Une transition de quarante ans peut-elle encore être qualifiée de "transition" ?

"Il faut reconnaître l'autre comme un sujet politique avec qui il faut dialoguer, sans ligne rouge", plaidait le président déchu de Catalogne, Carles Puigdemont. Reconnaître "l'autre comme un sujet politique" et dialoguer avec lui, c'est ce que font les autorités danoises au Groenland et aux Feroe, ce que firent les autorités britanniques en Ecosse, et ce que les autorités espagnoles sont incapables de faire en Catalogne. Il est vrai que les indépendantistes groenlandais sont moins pressés que les indépendantistes catalans et qu'ils ne songent pas à une proclamation unilatérale d'indépendance, mais les différences de culture politique (et de cadre constitutionnel) entre l'Espagne et le Danemark (deux monarchies, soit dit en passant) sautent aux yeux : la constitution danoise est une constitution démocratique, celle de l'Espagne une constitution de "transition" vers la démocratie -et si les mots ont un sens, "transition vers la démocratie" signifie bien qu'on n'y est pas encore, en démocratie... mais une transition de quarante ans peut-elle encore être qualifiée de "transition" ou n'est-elle pas plutôt une stagnation dans l'héritage franquiste ?

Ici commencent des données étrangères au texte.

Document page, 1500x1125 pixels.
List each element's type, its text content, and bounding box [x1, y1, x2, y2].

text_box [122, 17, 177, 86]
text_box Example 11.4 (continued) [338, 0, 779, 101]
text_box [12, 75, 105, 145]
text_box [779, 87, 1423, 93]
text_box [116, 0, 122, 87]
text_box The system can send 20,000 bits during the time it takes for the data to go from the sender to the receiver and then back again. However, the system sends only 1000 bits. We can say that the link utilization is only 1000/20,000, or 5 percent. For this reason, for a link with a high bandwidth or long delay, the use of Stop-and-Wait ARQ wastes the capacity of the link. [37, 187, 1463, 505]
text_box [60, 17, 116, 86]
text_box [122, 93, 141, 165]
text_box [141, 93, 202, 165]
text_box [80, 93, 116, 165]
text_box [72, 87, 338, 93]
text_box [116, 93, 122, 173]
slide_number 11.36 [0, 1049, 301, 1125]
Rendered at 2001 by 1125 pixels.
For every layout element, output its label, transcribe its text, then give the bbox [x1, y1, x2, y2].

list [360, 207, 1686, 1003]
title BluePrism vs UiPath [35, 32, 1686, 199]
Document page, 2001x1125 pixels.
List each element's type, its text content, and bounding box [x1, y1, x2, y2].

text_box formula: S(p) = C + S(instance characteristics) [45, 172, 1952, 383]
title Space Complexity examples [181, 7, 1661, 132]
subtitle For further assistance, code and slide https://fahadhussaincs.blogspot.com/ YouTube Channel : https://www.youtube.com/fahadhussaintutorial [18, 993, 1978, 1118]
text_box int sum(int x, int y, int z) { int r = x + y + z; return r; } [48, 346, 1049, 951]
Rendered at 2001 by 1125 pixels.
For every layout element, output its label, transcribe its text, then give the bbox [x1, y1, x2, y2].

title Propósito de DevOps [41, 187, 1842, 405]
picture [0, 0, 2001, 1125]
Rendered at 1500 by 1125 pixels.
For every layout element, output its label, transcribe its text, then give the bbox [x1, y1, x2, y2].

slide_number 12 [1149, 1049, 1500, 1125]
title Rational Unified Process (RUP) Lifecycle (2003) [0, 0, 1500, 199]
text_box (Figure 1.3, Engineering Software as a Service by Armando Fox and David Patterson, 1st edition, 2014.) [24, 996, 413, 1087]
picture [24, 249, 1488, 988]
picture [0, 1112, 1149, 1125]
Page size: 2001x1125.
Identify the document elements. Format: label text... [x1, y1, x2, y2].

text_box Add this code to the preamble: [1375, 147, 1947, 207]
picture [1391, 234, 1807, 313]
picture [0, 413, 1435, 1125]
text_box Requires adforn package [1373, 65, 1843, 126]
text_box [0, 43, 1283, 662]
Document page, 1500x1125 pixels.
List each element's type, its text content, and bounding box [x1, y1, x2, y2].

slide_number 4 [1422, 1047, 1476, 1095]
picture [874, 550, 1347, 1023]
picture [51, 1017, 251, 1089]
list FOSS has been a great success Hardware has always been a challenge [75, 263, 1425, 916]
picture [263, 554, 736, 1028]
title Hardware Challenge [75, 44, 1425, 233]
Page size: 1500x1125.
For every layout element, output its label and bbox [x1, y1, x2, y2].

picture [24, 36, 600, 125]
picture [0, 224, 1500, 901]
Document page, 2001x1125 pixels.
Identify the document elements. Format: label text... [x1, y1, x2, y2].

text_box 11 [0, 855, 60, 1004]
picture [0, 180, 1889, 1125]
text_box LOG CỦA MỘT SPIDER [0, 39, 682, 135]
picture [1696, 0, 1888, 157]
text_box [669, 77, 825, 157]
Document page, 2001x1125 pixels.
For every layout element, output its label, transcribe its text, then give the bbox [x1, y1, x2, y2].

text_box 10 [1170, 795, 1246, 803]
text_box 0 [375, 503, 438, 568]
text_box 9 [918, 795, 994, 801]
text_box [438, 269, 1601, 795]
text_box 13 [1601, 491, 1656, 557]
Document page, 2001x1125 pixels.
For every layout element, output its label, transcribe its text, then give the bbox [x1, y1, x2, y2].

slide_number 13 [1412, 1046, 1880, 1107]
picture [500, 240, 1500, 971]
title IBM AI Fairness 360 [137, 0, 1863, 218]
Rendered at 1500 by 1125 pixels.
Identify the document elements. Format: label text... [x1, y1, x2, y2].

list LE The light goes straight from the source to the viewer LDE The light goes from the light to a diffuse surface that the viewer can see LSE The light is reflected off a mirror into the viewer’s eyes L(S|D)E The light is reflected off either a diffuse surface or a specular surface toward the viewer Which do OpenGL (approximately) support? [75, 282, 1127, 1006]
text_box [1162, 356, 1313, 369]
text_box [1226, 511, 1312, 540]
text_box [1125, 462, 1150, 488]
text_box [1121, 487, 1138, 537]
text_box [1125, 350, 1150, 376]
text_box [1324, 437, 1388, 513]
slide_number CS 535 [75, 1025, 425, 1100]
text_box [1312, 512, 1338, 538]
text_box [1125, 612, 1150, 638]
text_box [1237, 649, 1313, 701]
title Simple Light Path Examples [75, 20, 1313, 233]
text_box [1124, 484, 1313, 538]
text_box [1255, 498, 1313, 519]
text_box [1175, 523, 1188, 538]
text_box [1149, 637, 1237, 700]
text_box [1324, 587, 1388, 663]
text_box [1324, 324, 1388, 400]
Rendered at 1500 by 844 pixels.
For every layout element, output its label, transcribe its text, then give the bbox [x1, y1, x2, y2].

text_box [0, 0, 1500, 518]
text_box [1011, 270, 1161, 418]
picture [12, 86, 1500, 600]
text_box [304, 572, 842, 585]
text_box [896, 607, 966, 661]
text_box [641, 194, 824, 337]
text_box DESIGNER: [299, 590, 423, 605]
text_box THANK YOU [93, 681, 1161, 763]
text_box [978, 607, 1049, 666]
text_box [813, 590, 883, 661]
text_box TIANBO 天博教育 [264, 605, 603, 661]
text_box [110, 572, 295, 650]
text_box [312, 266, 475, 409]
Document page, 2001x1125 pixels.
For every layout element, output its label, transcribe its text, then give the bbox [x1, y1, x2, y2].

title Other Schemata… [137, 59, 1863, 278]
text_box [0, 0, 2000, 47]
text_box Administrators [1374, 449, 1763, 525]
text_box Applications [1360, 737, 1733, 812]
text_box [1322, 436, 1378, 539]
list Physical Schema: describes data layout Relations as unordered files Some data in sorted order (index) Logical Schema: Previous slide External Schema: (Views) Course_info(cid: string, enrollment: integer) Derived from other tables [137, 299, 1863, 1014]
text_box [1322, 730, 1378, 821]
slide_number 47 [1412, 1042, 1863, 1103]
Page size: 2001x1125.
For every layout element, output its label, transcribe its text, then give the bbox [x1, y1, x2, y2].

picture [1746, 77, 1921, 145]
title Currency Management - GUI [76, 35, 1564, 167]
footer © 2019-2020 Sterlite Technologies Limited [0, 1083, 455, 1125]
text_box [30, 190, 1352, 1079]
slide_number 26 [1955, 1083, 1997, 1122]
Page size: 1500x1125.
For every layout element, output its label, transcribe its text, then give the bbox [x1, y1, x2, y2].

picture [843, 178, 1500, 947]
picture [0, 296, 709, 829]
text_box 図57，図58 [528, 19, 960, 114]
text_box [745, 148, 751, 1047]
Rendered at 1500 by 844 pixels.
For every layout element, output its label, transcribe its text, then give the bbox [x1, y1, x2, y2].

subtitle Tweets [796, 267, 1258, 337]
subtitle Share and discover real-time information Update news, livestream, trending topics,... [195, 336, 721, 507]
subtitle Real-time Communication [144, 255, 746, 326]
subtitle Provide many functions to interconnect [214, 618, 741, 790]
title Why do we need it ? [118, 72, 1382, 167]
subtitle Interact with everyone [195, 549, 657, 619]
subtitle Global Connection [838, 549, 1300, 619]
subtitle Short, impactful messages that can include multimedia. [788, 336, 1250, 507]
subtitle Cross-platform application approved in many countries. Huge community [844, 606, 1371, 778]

Revenons donc à la Catalogne, et à l'impasse dans laquelle pourrit la crise politique provoquée par le refus obstiné du gouvernement central espagnol de reconnaître la légitimité d'une aspiration à l'indépendance, fondée précisément sur le droit à l'autodétermination -on parle bien d'une aspiration, pas d'une fatalité, et d'un droit, pas d'une obligation. Après la dissolution autoritaire du parlement catalan par Madrid, l'organisation d'une rééelection de ce parlement, la victoire -courte, mais incontestable- des indépendantistes à ces élections, le gouvernement espagnol s'est planqué derrière les juges pour entraver toute possibilité de retour à une situation "normale", avec un exécutif catalan représentatif de la majorité parlementaire catalane, et légitimé à dialoguer avec Madrid. Les juges de l'Etat central ont été instrumentalisés pour assumer les basses besognes du gouvernement central. Et l'Allemagne pour faire le boulot policier de ces juges en arrêtant Carles Puigedmont à la demande de l'Espagne, ce que la Belgique avait refusé de faire -et que la Suisse avait annoncé qu'elle ne ferait pas, et l'a confirmé s'agissant d'Ana Gabriel, ancienne députée de la CUP (gauche radicale) et de Marta Rovira, secrétaire générale de la Gauche Républicaine, réfugiées à Genève et poursuivies par l'Espagne pour avoir pris part à l'organisation du référendum d'autodétermination -autrement dit : poursuivi-e pour des motifs politiques, quelles que soient les arguties juridiques madrilènes -et la contradiction manifeste d'un gouvernement (celui de Rajoy) qui affirme d'une part que la "question catalane" n'est qu'une affaire intérieure espagnole, mais attend des Etats étrangers où se réfugient militants et élus catalans qu'ils rentrent dans son jeu en embastillant les indépendantistes qu'il n'a pas réussi à embastiller lui-même -ou qui, comme Clara Ponsati, ne se sont pas rendu-e-s aux autorités de leur pays d'accueil (l'Ecosse, en l'occurrence, qui l'a placée en liberté conditionnelle). Au moins six indépendantistes catalans sont visés par des mandats d'arrêt internationaux émis par un Etat qui refuse tout prolongement international à la crise catalane...

Il ne manquerait plus que Manuel Valls se présente à la Mairie de Barcelone, comme il en évoque lui-même la possibilité, pour que la farce soit complète.